Division of GE Histopathology Department of Superspeciality of Gastroenterology Post Graduate Institute of Medical Education and Research Chandigarh (UT), India
Aim. Antral nodularity is considered as specific for Helicobacter pylori-associated gastritis in children as well as in adults. The aim of this study is to reassess the accuracy of using antral nodularity as a marker for H. pylori-infection in children with various gastroduodenal diseases.
Methods. This prospective study included 725 consecutive children in whom upper digestive endoscopy was performed for gastrointestinal symptoms between June 6, 2003 and May 11, 2007 and gastric antral mucosal biopsy was taken. They were divided within three diagnoses groups: Group I, recurrent abdominal pain (N=252); Group II, celiac disease (N=358) and Group III, miscellaneous diagnoses (N=115). One hundred nineteen children were diagnosed as having antral nodularity and were included in the study. H. pylori were recognized in gastric biopsy on hematoxylin and eosin (H&E) sections; a toluidine blue stain was performed in biopsy suspicious for H. pylori. The appropriate statistical method was applied for analysis of data.

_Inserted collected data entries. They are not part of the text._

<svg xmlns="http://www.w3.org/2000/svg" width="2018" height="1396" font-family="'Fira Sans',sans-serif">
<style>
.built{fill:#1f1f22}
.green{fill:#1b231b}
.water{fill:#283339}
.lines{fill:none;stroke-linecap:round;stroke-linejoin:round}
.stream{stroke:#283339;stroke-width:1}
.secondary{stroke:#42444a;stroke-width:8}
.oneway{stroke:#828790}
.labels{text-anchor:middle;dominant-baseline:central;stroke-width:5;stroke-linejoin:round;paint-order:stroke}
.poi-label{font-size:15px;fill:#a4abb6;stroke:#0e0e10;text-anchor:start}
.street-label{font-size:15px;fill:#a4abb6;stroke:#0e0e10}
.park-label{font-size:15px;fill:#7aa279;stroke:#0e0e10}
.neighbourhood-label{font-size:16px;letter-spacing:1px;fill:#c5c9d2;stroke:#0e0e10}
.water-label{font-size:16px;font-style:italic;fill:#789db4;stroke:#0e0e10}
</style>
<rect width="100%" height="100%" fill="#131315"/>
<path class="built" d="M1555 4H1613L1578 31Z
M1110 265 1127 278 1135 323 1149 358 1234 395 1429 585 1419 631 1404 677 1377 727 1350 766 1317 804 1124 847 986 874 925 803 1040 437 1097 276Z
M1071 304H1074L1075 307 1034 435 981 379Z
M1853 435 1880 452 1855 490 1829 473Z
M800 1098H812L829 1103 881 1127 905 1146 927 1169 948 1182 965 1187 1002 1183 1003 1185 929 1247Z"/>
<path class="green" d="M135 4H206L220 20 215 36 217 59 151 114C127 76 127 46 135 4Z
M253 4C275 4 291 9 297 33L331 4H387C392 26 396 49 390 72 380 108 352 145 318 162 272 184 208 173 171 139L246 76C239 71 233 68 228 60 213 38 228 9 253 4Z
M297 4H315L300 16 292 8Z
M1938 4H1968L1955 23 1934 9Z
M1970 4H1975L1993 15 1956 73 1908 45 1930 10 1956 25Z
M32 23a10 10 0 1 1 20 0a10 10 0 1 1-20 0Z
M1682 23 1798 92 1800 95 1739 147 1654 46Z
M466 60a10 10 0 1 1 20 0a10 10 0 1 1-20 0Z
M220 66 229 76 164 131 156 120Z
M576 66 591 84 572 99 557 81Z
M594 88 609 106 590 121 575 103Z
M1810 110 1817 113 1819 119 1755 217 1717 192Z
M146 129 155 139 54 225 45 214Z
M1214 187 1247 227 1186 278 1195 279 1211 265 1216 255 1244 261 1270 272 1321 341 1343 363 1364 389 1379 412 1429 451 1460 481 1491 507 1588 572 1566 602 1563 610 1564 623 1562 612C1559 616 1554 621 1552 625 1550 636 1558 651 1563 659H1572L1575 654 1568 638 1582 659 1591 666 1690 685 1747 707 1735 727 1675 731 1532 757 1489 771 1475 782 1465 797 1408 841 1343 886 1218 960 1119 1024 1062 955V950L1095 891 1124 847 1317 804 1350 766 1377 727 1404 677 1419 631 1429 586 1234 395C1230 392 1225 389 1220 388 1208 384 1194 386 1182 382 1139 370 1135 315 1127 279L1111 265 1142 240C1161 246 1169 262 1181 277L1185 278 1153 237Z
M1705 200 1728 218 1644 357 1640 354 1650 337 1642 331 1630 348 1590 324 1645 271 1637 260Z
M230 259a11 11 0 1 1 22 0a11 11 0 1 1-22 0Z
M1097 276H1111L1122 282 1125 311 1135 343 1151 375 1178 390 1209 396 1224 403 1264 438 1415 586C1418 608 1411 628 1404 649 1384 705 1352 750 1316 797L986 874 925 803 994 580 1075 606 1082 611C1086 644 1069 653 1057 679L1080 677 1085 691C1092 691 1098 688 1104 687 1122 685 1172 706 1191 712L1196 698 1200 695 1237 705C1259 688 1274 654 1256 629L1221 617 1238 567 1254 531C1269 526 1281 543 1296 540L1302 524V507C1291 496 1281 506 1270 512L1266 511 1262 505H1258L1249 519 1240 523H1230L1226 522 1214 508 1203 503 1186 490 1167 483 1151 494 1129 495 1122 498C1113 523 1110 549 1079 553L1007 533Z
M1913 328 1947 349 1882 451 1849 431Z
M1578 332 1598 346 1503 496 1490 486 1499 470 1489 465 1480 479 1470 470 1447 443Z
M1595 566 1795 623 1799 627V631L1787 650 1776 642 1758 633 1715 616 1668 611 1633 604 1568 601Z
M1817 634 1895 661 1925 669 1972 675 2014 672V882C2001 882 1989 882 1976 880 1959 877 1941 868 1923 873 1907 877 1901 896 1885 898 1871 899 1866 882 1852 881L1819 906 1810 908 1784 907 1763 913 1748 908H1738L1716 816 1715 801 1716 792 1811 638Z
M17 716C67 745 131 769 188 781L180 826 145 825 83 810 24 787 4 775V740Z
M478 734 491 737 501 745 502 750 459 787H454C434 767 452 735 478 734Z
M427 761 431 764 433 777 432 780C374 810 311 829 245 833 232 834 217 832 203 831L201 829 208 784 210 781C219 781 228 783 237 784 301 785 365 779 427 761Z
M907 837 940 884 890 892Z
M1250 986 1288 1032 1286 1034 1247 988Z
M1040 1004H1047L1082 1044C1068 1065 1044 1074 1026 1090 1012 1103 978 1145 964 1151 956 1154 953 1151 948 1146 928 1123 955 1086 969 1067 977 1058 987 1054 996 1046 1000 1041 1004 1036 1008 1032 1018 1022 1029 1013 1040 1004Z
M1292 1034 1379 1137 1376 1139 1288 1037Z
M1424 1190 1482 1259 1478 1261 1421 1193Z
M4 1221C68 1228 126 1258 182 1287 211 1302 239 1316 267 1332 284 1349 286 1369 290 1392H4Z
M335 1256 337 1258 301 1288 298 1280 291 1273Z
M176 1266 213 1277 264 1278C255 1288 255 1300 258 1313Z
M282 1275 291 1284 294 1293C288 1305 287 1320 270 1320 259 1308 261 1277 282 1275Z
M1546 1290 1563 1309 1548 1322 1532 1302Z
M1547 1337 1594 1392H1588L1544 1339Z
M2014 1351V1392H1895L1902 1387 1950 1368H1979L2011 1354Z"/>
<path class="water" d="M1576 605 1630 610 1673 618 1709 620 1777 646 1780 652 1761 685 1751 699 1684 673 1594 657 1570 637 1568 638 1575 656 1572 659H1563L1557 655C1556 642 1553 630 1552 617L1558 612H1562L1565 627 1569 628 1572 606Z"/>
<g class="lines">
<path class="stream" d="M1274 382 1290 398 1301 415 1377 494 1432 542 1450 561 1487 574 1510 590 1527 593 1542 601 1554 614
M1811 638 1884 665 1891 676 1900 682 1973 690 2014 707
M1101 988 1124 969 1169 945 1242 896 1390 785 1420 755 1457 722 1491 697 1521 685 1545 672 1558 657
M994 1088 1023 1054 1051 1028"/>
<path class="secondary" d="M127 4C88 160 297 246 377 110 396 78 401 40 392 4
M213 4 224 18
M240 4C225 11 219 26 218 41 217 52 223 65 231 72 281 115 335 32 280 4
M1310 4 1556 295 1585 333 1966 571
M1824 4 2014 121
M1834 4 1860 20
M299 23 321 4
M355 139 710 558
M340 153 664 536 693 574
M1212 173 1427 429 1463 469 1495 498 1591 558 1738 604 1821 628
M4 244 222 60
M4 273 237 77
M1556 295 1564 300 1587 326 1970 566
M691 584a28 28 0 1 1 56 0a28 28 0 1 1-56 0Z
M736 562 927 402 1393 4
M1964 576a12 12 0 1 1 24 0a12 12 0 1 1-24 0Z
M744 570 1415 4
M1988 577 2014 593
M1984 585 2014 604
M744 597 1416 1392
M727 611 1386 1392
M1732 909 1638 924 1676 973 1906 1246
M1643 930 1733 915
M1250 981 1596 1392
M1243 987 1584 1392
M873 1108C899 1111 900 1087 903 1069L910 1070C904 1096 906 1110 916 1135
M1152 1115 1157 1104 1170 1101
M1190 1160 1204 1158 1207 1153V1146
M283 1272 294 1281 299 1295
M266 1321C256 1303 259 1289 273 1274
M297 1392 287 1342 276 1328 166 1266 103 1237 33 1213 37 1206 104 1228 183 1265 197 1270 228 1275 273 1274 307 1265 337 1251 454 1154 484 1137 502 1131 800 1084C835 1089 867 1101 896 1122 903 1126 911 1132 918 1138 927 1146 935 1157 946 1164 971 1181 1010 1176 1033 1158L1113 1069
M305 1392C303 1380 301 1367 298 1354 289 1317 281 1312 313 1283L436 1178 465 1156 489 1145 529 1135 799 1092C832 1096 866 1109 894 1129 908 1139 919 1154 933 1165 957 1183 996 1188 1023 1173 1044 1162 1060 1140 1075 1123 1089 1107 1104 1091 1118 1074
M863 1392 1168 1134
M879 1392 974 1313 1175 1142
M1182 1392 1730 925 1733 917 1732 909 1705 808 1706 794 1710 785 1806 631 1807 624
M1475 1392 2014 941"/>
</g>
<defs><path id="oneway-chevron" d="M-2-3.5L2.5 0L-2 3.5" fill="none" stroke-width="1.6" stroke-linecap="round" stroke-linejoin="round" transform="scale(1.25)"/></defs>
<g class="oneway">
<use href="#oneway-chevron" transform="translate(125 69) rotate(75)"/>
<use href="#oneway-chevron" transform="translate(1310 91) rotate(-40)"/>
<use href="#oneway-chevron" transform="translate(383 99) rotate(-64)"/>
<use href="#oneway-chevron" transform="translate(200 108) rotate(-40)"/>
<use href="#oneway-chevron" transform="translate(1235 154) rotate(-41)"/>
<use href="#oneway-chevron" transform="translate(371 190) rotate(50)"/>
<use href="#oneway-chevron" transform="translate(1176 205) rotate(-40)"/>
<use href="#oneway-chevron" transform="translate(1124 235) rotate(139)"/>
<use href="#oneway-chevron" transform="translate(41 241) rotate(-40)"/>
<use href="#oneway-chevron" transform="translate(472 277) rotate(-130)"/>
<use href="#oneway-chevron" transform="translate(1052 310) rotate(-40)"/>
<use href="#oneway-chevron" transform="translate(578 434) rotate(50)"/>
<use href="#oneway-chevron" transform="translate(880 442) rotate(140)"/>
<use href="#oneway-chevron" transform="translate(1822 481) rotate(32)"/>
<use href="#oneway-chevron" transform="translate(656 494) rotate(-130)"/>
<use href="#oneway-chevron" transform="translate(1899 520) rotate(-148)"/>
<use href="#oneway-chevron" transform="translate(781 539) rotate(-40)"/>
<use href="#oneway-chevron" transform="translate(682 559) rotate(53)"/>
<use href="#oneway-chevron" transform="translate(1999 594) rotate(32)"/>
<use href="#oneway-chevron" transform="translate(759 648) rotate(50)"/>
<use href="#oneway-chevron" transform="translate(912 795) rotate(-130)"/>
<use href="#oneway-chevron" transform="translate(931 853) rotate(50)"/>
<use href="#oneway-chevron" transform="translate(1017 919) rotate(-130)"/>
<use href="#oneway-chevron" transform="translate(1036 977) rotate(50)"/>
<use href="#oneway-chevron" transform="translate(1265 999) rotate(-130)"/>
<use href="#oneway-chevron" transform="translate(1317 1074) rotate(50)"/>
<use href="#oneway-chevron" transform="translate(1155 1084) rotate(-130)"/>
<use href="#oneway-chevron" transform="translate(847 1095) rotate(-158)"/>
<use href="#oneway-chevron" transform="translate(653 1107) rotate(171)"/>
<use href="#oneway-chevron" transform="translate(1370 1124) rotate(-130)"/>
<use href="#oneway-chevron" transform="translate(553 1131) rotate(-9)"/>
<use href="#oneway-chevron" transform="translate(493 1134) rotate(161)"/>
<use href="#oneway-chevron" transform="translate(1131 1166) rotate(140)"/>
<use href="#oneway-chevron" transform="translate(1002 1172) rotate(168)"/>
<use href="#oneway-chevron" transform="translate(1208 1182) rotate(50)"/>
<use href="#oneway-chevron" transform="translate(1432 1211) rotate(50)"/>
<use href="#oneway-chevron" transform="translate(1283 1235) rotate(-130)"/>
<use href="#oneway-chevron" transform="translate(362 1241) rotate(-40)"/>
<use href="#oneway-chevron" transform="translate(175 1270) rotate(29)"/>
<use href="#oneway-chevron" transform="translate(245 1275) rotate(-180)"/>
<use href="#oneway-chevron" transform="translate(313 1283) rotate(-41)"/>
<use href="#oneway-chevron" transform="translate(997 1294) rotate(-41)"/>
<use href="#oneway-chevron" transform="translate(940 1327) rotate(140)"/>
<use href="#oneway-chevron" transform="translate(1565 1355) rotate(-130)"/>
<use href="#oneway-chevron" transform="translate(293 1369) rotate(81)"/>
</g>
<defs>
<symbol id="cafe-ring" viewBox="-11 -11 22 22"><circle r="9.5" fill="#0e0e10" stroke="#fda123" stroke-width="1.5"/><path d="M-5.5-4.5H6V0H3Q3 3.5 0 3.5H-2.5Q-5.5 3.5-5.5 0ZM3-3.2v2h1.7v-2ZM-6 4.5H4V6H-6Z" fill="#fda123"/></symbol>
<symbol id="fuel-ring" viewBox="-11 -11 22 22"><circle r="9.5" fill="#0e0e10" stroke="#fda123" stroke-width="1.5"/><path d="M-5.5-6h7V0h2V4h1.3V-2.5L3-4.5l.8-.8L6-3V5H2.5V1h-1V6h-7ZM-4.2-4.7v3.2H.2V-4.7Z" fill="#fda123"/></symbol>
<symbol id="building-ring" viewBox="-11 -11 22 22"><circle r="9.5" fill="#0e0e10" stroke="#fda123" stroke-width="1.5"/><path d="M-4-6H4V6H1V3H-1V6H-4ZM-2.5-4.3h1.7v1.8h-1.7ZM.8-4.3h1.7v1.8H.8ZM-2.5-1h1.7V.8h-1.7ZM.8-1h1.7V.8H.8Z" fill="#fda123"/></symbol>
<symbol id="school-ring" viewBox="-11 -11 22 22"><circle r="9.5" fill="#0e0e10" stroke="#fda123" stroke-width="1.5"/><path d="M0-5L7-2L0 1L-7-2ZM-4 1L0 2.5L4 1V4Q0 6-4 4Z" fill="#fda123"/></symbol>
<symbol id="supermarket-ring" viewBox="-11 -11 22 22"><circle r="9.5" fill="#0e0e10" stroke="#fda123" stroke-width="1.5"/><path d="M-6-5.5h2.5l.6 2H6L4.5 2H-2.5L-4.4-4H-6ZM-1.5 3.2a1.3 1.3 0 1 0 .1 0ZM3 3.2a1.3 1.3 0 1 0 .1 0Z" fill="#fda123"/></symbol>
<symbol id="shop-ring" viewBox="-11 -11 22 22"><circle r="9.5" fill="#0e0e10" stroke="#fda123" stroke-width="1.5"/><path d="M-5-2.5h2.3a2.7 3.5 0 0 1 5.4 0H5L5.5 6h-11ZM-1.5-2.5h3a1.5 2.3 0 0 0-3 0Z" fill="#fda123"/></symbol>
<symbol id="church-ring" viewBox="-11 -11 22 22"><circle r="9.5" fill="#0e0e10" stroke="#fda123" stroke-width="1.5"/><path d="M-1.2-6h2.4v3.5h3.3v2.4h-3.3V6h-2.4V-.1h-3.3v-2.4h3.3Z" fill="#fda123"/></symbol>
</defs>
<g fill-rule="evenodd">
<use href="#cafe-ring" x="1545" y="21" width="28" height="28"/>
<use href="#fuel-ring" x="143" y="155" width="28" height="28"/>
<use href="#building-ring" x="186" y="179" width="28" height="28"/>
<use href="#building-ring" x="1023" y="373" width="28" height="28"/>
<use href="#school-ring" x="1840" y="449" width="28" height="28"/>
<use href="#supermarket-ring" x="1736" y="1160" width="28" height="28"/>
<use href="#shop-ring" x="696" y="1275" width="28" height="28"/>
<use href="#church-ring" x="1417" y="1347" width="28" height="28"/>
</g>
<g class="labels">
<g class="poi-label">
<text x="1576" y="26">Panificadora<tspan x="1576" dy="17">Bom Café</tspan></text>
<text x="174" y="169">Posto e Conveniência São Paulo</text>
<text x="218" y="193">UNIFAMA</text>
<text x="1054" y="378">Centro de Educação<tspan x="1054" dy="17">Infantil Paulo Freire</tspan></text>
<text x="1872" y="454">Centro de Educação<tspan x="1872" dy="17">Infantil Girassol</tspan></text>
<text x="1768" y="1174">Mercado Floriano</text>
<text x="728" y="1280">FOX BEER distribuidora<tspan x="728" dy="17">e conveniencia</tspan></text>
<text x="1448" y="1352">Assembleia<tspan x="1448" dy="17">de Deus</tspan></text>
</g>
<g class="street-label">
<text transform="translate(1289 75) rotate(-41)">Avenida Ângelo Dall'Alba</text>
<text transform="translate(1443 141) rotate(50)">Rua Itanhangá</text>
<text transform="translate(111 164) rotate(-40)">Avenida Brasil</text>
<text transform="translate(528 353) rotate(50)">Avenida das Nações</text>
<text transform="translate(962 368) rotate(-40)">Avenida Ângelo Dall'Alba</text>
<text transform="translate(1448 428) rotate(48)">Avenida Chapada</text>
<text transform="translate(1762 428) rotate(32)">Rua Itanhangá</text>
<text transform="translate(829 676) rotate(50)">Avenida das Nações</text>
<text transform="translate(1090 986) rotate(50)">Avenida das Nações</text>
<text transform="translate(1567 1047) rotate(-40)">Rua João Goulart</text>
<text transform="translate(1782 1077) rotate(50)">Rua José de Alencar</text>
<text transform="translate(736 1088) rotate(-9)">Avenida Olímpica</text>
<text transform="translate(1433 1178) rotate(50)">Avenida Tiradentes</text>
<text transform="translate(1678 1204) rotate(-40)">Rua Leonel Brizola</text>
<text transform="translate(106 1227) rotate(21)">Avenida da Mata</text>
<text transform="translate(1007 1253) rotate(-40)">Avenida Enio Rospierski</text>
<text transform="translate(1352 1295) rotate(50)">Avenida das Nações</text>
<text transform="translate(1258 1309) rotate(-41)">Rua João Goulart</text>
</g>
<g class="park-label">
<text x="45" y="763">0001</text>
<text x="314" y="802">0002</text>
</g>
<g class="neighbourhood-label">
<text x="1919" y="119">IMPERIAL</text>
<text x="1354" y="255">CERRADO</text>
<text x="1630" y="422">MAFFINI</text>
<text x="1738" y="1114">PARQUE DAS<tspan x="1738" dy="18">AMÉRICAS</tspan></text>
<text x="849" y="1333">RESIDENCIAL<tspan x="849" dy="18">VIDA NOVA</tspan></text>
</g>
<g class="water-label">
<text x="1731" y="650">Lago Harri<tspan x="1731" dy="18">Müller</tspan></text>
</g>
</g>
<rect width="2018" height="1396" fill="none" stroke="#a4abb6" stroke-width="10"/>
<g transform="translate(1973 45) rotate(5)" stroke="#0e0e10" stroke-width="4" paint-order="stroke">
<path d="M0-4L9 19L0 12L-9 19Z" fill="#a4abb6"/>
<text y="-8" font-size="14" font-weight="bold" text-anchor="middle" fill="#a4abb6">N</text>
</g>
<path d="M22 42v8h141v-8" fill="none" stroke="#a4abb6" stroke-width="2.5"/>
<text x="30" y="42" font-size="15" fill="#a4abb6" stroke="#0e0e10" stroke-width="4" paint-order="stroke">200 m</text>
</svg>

Results. The prevalence of antral nodularity in children (M:F:65:54) was 16.4% (119/725). The mean age of children with antral nodularity was 9.4 years (SEM, 0.1 years; range, 2-18 years). The prevalence of antral nodularity increased gradually with age. Fifty out of 119 (42%) children with antral nodularity had recurrent abdominal pain, 26/119 (21.9%) had celiac disease and 43/119 (36.1%) had miscellaneous diagnoses. H pylori-infection was identified in 118/725 (16.3%) children. Antral nodularity had a poor accuracy rate to determine H. pylori-infection (sensitivity, 42%; positive predictive value, 42.4%) and was observed in 50 of 118 (42.4%) H. pylori-positive patients and in 69 of 607 (11.4%) H. pylori-negative patients.
Conclusion. The antral nodularity is a poor predictor for H pylori-infection in children. During endoscopy, gastric biopsies should always be obtained in children to establish the presence of H pylori-infection.